There are three types of node instances in an E-MapReducecluster: master, core, and task.

Different service processes are deployed on each instance type. For example, with Hadoop, the HDFS NameNodeand YARN ResourceManager services are deployed on master instances, while the HDFS DataNode and YARN NodeManager services are deployed on core instances. For task instances, because they are only used in computing tasks, only YARN NodeManager is deployed, and not HDFS-related services.

When you create a cluster, you must determine the ECS specifications for each instance type. ECS instances of the same type must be in the same instance group. If you increase the number of hosts in a core or task instance group, you can scale the cluster up at a later date. This does not apply to master instance groups.
Note Task instances are supported in version 3.2.0 or later.

Master instance

The master instance is where the management and control components of the cluster service are deployed. You can connect to the master instance using SSH and check service statuses in the cluster through the software's Web UI.

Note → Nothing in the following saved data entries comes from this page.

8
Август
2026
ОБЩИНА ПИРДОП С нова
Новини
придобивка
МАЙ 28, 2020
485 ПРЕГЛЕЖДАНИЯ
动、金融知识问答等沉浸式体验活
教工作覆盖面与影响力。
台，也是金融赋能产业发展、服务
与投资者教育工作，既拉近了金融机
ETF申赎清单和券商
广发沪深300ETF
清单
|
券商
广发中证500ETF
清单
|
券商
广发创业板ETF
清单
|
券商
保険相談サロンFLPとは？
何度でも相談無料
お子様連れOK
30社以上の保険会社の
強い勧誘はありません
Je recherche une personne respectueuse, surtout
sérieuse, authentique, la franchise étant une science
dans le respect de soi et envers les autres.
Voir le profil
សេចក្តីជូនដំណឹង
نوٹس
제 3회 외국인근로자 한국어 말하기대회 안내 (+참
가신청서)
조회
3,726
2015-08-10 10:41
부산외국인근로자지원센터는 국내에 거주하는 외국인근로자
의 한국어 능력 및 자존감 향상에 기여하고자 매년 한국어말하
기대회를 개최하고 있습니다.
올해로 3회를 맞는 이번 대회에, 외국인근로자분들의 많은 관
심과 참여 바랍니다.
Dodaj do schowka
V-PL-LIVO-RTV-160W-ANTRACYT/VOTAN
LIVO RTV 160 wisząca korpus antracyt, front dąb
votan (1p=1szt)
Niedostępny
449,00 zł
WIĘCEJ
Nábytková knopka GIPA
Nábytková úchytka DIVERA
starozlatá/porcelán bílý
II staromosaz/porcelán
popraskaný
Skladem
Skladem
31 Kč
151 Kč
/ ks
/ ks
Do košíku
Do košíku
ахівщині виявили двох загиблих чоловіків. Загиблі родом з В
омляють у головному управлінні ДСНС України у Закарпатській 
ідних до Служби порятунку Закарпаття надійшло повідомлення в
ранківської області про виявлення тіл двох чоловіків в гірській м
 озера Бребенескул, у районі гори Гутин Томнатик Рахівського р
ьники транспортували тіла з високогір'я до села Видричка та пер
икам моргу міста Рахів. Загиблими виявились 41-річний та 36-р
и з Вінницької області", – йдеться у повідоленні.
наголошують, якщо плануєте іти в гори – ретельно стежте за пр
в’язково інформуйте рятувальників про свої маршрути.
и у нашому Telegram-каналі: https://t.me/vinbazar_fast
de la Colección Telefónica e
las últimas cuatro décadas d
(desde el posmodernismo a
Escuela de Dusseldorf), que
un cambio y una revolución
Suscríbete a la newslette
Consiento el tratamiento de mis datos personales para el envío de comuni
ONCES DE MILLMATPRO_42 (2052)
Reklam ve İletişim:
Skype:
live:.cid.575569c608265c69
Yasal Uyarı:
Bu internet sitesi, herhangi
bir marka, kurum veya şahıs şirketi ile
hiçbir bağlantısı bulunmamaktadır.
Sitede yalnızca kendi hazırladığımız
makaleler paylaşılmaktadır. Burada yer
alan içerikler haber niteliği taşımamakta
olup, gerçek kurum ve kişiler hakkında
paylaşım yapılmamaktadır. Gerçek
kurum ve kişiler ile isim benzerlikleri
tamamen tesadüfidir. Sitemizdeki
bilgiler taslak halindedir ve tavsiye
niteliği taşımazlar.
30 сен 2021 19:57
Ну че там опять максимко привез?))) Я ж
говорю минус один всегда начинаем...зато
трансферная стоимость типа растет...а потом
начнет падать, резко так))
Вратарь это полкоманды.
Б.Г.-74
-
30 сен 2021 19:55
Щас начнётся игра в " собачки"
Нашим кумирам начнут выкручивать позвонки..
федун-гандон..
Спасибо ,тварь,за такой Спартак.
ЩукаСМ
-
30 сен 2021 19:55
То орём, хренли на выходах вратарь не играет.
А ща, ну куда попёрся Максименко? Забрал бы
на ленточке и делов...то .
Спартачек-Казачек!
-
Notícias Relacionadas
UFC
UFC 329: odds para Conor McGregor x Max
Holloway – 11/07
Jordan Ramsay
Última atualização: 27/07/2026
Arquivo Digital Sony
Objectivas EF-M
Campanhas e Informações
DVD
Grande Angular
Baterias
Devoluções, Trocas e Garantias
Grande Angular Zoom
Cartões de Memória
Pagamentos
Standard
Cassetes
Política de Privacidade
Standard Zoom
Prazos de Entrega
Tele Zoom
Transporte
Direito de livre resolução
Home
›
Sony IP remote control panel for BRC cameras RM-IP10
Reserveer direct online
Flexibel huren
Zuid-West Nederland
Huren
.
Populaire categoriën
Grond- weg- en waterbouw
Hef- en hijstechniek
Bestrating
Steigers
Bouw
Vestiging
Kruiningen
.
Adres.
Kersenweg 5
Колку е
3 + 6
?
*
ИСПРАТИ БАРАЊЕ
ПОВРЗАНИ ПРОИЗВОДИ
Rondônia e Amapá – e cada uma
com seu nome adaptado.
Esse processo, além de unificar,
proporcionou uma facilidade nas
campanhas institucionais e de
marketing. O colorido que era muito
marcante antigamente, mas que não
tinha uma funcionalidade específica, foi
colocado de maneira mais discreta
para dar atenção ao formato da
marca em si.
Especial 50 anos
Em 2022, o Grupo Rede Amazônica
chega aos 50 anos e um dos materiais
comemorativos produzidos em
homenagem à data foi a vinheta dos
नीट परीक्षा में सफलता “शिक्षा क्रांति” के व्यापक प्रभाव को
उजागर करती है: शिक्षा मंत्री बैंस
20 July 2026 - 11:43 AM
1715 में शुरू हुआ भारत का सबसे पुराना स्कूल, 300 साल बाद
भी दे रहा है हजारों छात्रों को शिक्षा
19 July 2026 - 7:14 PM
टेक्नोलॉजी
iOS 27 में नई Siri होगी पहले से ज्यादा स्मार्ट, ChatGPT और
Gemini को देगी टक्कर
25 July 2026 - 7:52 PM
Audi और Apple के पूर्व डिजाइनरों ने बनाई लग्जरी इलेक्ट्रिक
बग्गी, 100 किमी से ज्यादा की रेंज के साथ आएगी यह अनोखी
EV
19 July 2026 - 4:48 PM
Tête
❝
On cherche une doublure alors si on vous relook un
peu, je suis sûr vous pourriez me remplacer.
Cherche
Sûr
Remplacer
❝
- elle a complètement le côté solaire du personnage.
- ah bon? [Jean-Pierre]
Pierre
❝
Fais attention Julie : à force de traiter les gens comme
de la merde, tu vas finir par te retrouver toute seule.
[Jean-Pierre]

If you want to perform a test or run a job, log on to the master instance and submit jobs directly at the command line. By default, only one master instance is used. However, if the cluster's high availability feature is enabled, two are used.

Core instance

Core instances, which are managed by master instances, store all of the data in the cluster. They also deploy computing services to perform computing tasks. If you need more data storage or are experiencing heavier workloads, you can scale core instances up at any time without impacting the operations of the cluster. For more information, please refer to Local disks and Block storage.

Task instance

Task instances are responsible for computing and can quickly add computing power to a cluster. They can also scale up and down at any time without impacting the operations of the cluster. However, this instance type is optional, and if the core instance has enough computing power, task instances are not necessary. Depending on the fault tolerance (or retries) of the computing service, a reduction in the number of task instance nodes may cause MapReduce and Spark jobs to fail.